### WHAT YOU HAVE TO DO
Take the entries below and print, exactly, the stretch from the line containing "Page size: 1241x1754." through the line containing "List each element's", both included.

### MATERIAL PROVIDED
---*---

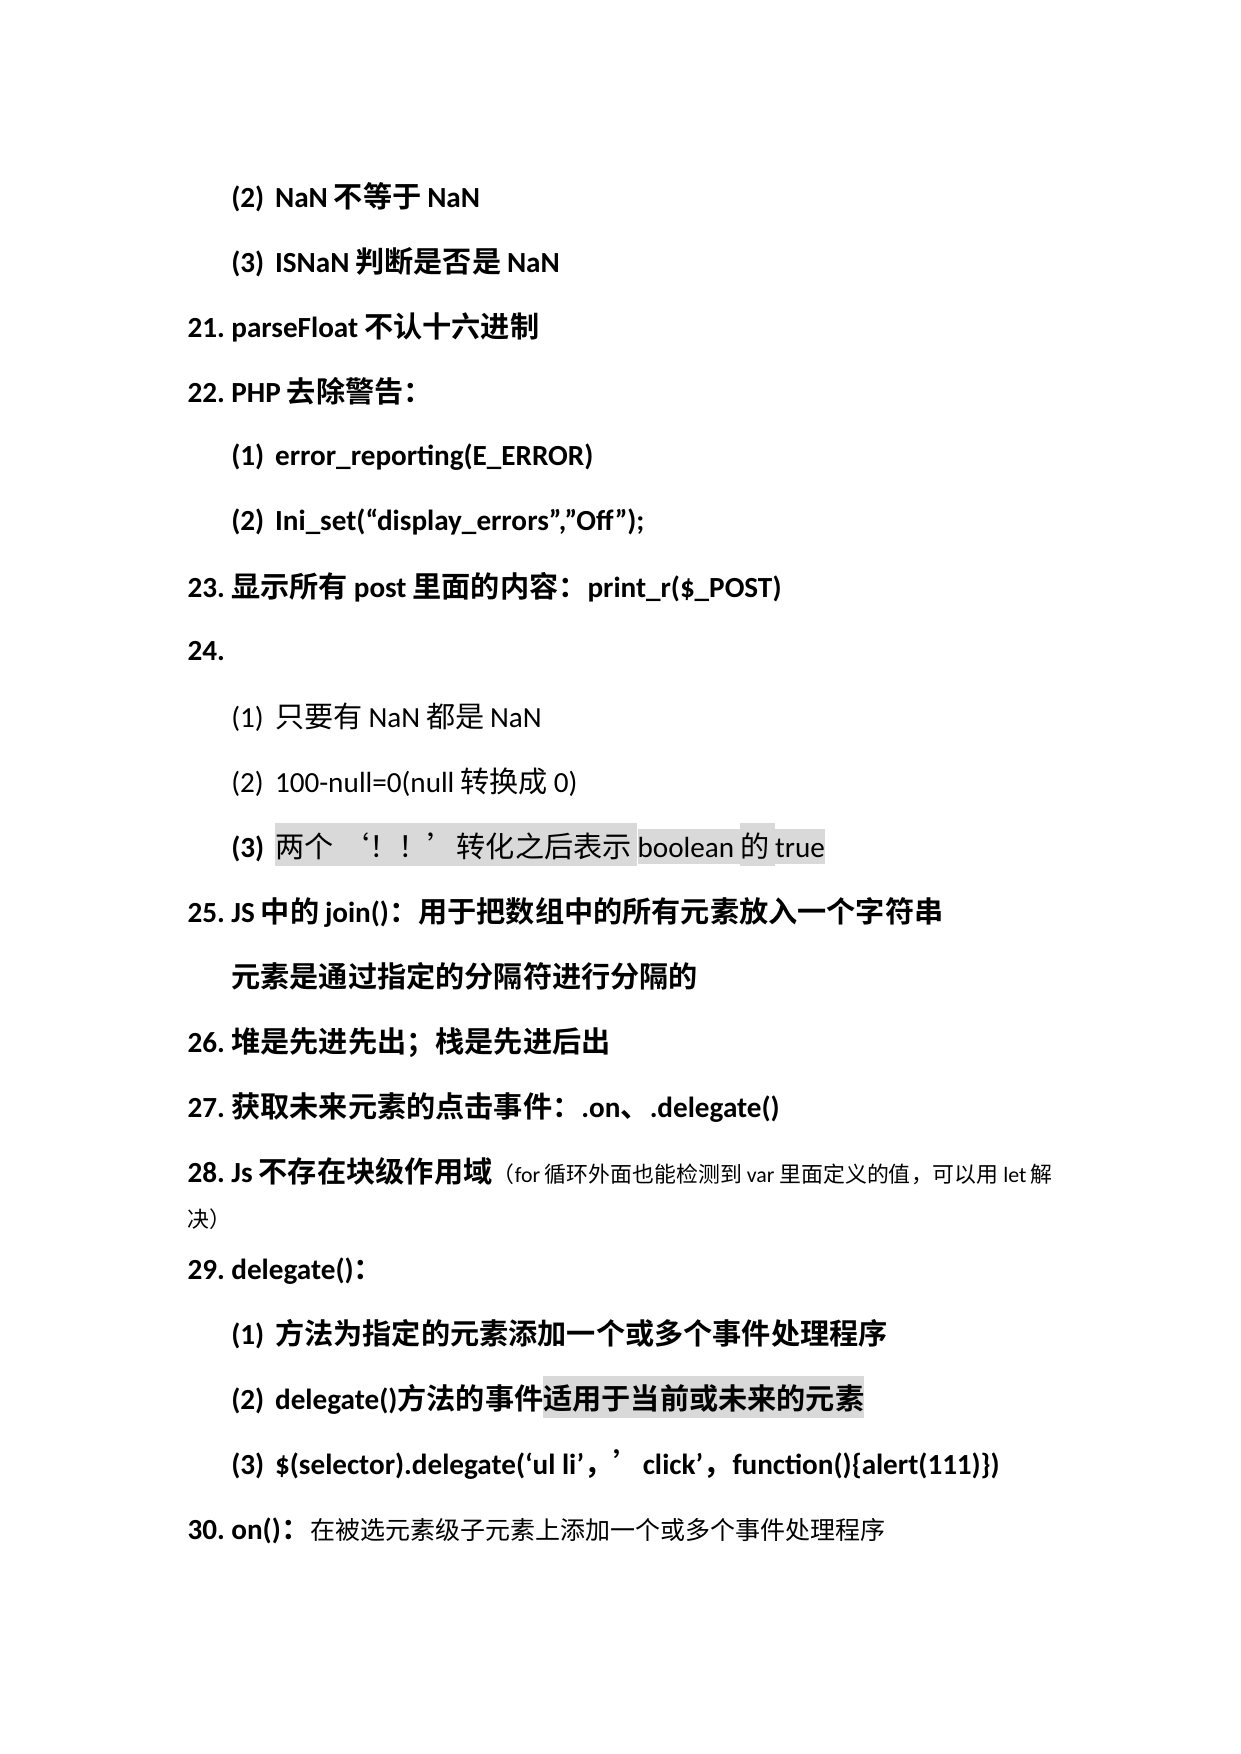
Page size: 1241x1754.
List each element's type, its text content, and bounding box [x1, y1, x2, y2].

---*---

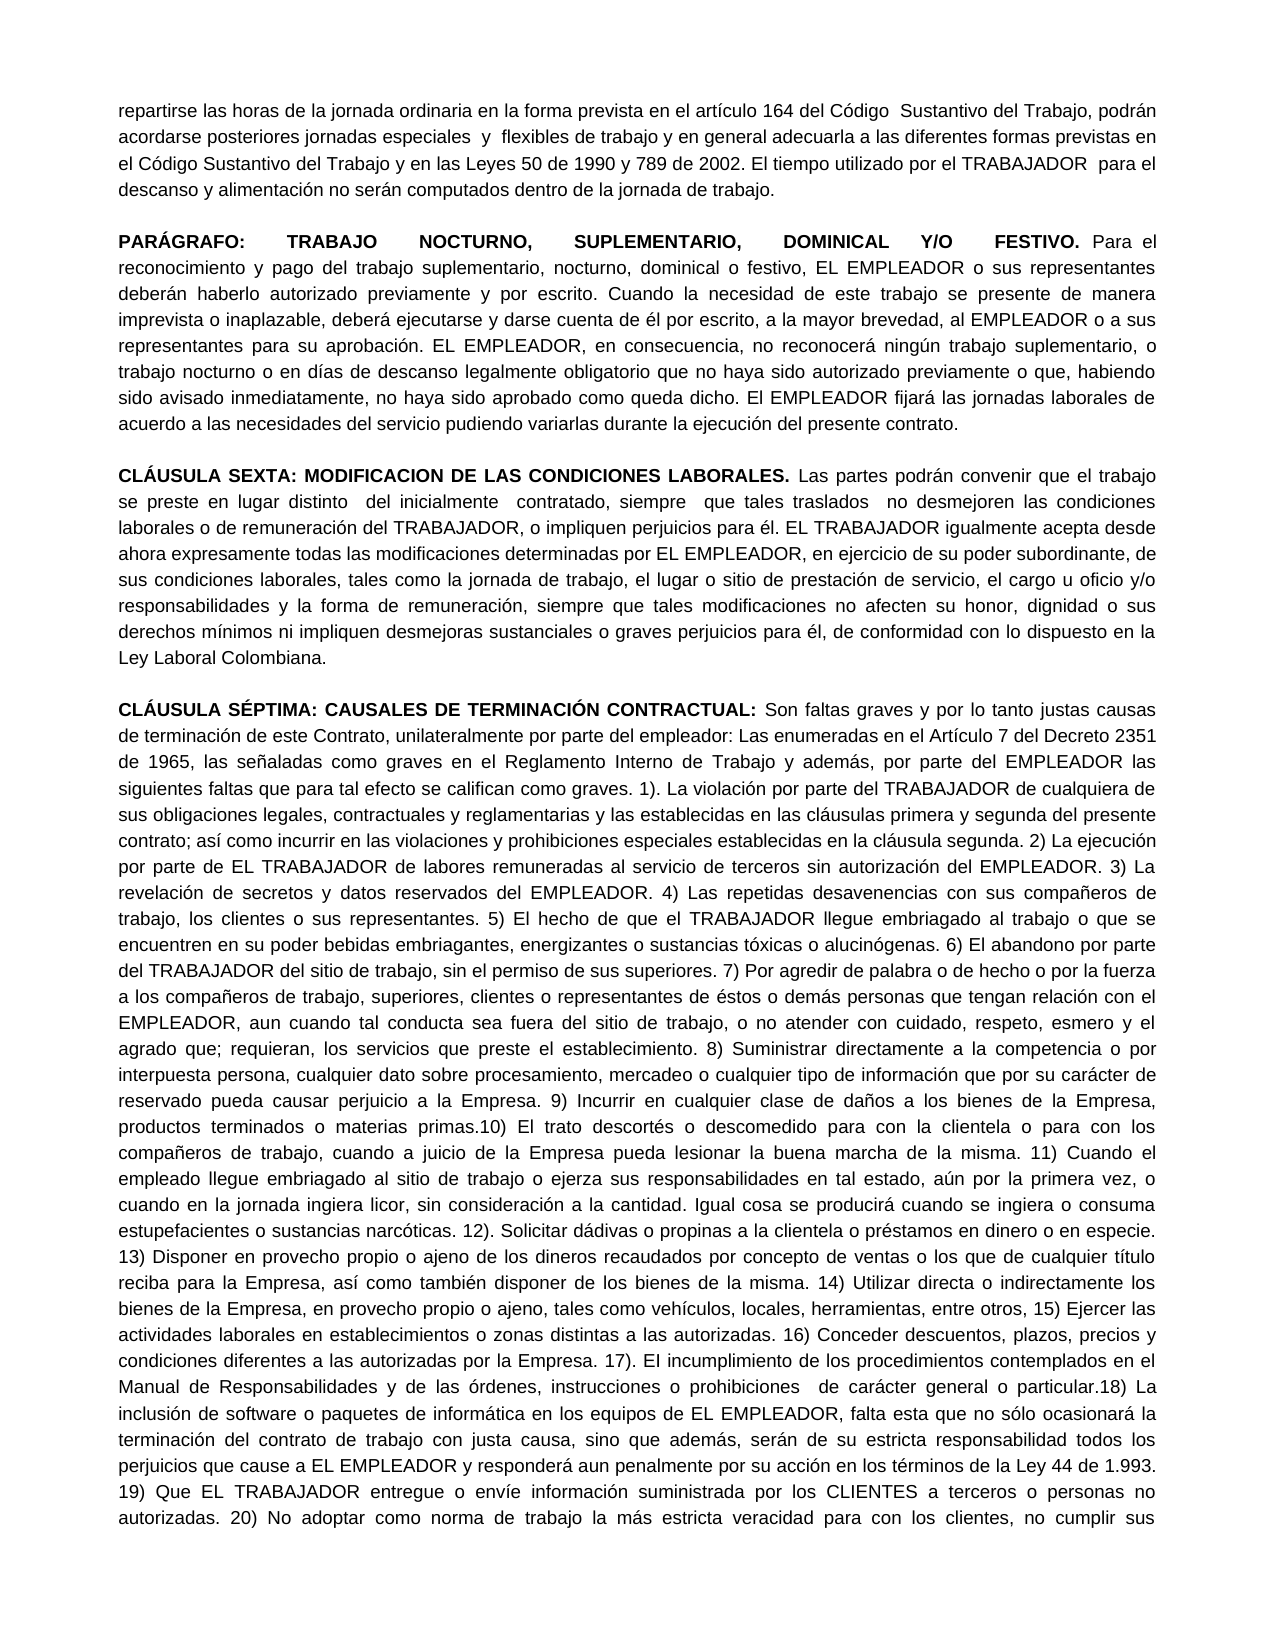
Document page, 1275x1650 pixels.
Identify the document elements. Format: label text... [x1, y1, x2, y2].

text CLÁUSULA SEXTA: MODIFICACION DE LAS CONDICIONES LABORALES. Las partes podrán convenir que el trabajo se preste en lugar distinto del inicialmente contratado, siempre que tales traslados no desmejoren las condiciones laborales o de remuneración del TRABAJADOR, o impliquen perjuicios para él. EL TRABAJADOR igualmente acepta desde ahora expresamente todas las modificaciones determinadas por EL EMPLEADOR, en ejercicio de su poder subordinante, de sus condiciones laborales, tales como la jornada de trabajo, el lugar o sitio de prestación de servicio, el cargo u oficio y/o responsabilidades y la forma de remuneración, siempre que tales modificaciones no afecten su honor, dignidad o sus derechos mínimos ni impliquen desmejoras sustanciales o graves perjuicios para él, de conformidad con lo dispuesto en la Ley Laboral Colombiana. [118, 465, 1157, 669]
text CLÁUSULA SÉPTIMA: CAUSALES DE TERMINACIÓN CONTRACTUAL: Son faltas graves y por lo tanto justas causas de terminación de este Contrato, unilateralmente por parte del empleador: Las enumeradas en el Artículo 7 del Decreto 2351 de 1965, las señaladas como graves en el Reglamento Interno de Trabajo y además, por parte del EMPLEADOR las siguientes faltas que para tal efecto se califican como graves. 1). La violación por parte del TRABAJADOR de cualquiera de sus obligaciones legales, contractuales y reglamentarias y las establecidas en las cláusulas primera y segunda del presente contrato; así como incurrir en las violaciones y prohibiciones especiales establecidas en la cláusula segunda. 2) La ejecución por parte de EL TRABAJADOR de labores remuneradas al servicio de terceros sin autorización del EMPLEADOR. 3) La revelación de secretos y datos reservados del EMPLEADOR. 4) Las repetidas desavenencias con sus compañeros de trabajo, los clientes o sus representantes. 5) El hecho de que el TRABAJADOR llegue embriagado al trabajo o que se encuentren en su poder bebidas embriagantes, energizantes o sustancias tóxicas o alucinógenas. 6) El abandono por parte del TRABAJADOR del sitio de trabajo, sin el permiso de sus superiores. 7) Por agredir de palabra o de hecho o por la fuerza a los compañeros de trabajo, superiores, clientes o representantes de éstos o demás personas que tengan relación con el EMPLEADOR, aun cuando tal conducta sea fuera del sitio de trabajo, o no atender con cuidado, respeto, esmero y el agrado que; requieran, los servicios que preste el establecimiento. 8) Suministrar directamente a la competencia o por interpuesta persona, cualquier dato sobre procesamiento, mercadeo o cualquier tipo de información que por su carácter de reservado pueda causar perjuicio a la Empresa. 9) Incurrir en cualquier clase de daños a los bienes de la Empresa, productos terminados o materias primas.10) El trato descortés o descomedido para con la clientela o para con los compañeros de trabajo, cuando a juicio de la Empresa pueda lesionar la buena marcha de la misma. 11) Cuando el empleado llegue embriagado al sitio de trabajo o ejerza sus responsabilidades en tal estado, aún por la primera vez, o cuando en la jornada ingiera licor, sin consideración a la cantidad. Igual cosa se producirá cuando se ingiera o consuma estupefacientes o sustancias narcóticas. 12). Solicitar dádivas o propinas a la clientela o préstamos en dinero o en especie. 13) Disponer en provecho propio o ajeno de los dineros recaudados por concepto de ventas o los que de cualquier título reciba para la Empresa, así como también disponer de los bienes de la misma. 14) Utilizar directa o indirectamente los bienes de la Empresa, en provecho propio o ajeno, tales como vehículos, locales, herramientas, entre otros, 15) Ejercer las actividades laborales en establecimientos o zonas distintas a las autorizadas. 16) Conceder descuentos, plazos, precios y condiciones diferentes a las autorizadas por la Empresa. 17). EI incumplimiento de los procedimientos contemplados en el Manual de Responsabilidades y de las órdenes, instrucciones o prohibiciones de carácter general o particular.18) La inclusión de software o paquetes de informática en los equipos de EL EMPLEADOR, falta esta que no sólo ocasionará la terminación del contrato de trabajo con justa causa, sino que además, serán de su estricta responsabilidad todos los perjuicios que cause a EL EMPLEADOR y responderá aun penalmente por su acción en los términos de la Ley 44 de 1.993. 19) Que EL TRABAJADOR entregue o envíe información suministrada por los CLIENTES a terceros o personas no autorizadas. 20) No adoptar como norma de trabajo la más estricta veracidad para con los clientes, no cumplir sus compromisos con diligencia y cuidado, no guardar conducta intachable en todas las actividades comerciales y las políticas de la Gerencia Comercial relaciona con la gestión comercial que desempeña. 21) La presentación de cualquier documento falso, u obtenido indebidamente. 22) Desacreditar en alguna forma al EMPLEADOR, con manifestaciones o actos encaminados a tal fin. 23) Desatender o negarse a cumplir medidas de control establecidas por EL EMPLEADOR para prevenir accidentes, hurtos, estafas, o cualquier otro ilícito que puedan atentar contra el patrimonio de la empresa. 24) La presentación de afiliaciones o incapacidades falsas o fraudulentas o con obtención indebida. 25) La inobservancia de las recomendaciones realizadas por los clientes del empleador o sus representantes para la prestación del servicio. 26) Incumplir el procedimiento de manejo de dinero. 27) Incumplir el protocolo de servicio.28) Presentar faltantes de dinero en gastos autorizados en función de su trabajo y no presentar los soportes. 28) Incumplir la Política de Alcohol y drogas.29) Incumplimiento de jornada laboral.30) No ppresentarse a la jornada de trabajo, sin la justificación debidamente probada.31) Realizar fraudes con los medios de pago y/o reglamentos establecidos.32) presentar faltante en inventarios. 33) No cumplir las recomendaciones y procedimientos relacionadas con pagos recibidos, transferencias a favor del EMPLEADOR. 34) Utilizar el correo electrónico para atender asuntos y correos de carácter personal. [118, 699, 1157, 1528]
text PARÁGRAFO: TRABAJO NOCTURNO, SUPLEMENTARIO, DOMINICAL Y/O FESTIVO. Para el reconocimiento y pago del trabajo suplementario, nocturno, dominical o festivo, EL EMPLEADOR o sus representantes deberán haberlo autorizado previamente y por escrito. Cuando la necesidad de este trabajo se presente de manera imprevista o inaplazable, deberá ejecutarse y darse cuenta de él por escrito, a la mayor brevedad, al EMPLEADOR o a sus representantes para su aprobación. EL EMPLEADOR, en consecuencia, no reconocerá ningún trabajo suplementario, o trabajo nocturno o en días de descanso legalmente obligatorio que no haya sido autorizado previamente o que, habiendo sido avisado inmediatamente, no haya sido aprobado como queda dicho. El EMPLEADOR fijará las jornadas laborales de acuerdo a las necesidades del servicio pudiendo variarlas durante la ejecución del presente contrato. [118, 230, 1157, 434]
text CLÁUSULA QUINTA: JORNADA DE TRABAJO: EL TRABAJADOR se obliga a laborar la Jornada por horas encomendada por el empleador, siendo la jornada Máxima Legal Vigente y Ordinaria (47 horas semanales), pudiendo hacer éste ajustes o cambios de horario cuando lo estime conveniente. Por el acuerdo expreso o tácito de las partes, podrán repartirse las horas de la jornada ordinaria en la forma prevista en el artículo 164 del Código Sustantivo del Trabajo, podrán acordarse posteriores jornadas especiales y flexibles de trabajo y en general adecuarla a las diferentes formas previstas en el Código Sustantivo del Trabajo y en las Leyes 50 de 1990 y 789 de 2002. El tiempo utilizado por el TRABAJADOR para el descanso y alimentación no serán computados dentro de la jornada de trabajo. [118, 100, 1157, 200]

---*---

### REPLY TO THE EXERCISE
Page size: 1241x1754.
List each element's type, its text content, and bounding box [x1, y1, x2, y2].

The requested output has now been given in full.